Based in the Fraser Valley, British Columbia, Natoya is not only a talented artist exploring race and identity through her work, but also an advocate for Black women’s mental health and the owner of Studio Natoyaista, an eclectic vintage shop. Natoya is currently finishing her Bachelor of Fine Arts degree and when she is not creating art, collecting vintage treasures or exploring the backwoods of British Columbia, you can find her blogging about beauty, nature and small-town life.
1) How did you get into painting?
I’ve always loved art, but I got into painting in high school. I took drawing and painting as an elective course and never looked back.
2) Did anyone or anything in particular inspire your artistic passion?
As a child, I spent a lot of time in church. I would draw semi-nude women in empty spaces of my bible during church as a way to pass the time. This didn’t go over so well with my mother and grandmother. When I moved to Canada, I began exploring my art as a way to help cope with the immense culture shock I was feeling. Imagine coming from a small town in Jamaica to North Vancouver. There weren’t many people that looked like me. And so, I began creating faces I was familiar with.

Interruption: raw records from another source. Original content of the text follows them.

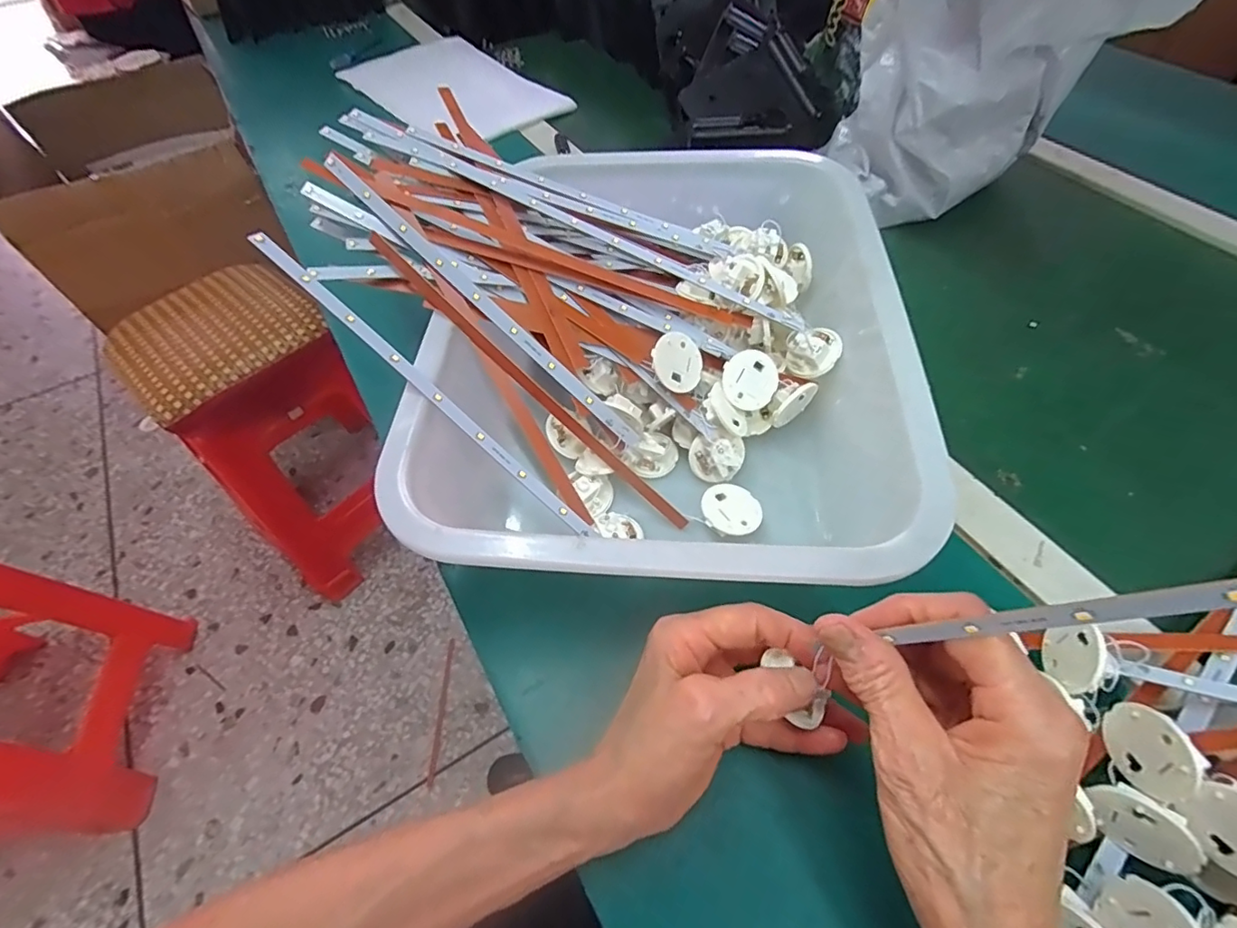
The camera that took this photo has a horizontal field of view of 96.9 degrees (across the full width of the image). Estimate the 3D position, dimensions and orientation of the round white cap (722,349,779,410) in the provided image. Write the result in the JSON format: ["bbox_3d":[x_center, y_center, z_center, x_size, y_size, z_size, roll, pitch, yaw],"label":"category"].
[{"bbox_3d":[0.088,-0.056,0.363,0.040,0.004,0.037,-3,98,-14],"label":"round white cap"}]

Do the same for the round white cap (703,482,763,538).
[{"bbox_3d":[0.072,0.031,0.354,0.036,0.013,0.039,-6,55,-2],"label":"round white cap"}]

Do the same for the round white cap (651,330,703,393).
[{"bbox_3d":[0.039,-0.067,0.356,0.038,0.004,0.037,3,84,-32],"label":"round white cap"}]

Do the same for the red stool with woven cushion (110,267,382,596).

3) Which techniques and styles do you prefer to work with?
It changes from time to time, but in this season of my art practice, I am very much in love with watercolours, acrylic and resin. I’m a huge fan of mixed media painting.
4) Do you have a subject matter that you are particularly drawn to?

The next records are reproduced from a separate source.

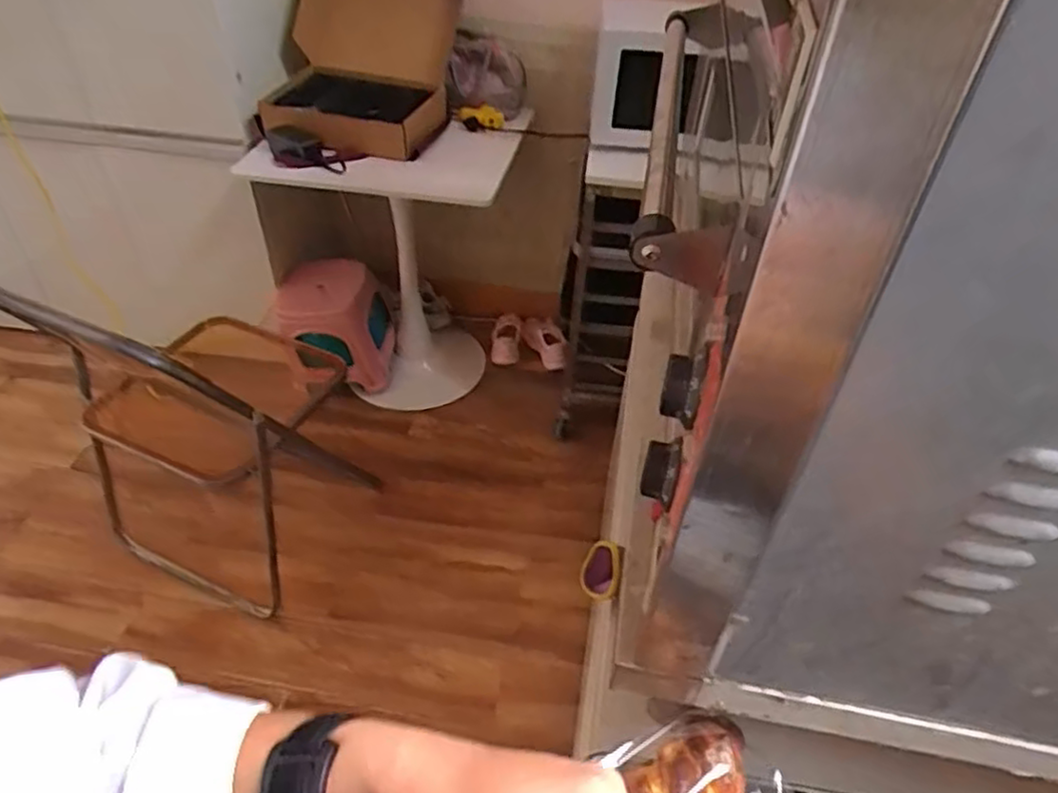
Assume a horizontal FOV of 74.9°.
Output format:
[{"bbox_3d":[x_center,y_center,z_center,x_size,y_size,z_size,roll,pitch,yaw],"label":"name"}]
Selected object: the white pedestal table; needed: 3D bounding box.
[{"bbox_3d":[-0.324,-0.349,1.853,0.562,0.727,0.520,8,43,6],"label":"white pedestal table"}]

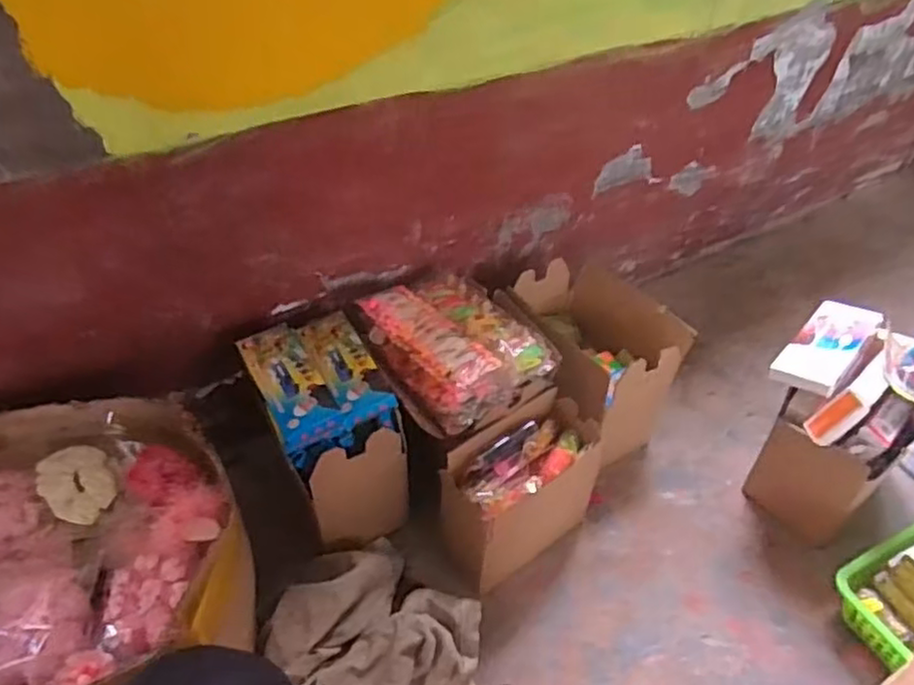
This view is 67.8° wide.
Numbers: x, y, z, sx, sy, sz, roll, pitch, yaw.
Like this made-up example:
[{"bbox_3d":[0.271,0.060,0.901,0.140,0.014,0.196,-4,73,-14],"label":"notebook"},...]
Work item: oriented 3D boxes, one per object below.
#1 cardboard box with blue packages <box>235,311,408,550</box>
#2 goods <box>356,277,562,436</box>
[{"bbox_3d":[-0.164,0.118,0.889,0.143,0.227,0.210,-20,47,-22],"label":"cardboard box with blue packages"},{"bbox_3d":[-0.003,-0.003,0.920,0.196,0.058,0.234,-27,51,-28],"label":"goods"}]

The Black woman in all her glory. I’m particularly drawn to the portrait work of Black women. I find that there is so much richness in the values of skin tones, variations in the fullness of lips, the way we wear our hair. The nuances in cultural beauty and softness are very fascinating to me.
5) How is your work a reflection of you?
I find I represent myself in my portrait work in some small way. As a Black woman, all these ladies are variations of myself. I’m telling my story through them.
6) What inspires you?
I get my inspiration from nature. I am especially fond of wildflowers, daisies, antique botanical drawings, nature, fashion, old women and social justice.

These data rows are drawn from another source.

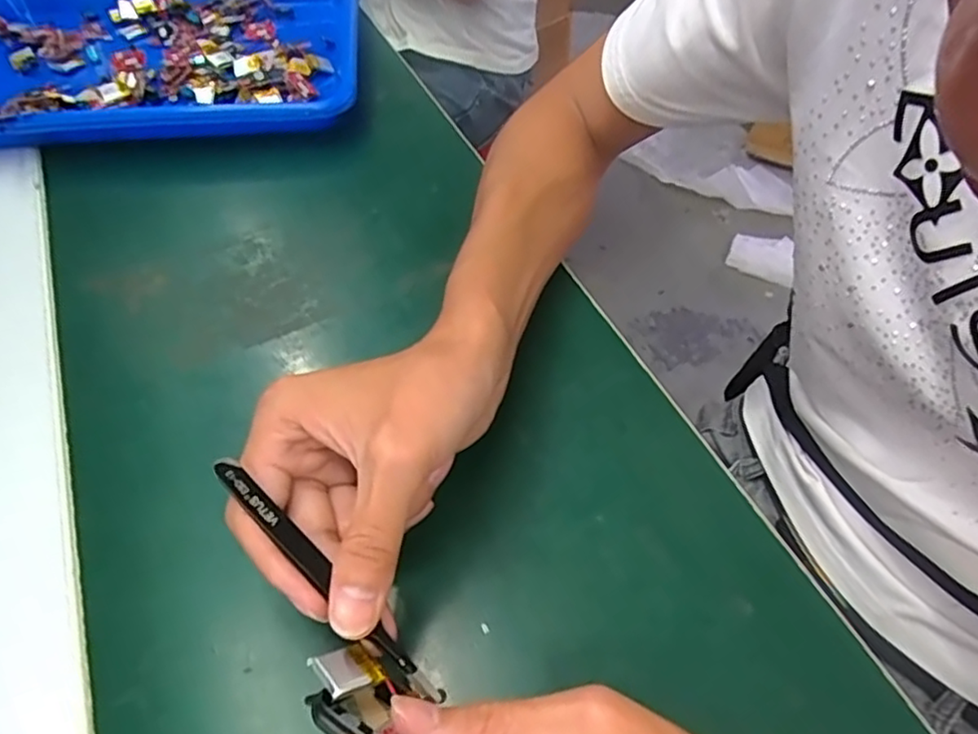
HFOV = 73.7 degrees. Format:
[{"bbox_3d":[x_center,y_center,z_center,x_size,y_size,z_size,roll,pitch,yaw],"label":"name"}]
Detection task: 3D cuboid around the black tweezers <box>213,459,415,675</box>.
[{"bbox_3d":[-0.066,0.073,0.242,0.105,0.005,0.009,44,63,9],"label":"black tweezers"}]

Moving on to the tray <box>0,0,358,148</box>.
[{"bbox_3d":[-0.285,-0.278,0.561,0.333,0.041,0.288,-7,53,-5],"label":"tray"}]

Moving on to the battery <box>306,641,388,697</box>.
[{"bbox_3d":[-0.049,0.105,0.228,0.021,0.004,0.018,-3,25,-43],"label":"battery"}]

7) Can you share with us your process when creating a piece?
I start my creative process by sketching in my sketchbook. I then select a few of my favourites and turn them into watercolour paintings just to see if I’m happy with my use of colour and placement. It’s sort of a dry run to see how the piece will turn out. The final step is either to create a physical painting or create a painting digitally.
8) Other than painting, what are your passions in art or life?
My passion lies in social justice causes, gender equality, race equality, you know – basic human rights. On the lighter side of things, I love to garden. My favourite plants to grow are dahlias and lamb’s ear, which are very low maintenance and so beautiful in the garden.
9) Any advice you would like to share with aspiring artists?
This is a very cliché but true answer: NEVER GIVE UP. As an aspiring artist, things are often so discouraging but never give up and do not undersell yourself.
10) Are you working on any new projects you would like to share with us?
I’m currently working on a book of portraits. The portraits will be of old and new work. I’m hoping to have it available by fall of this year.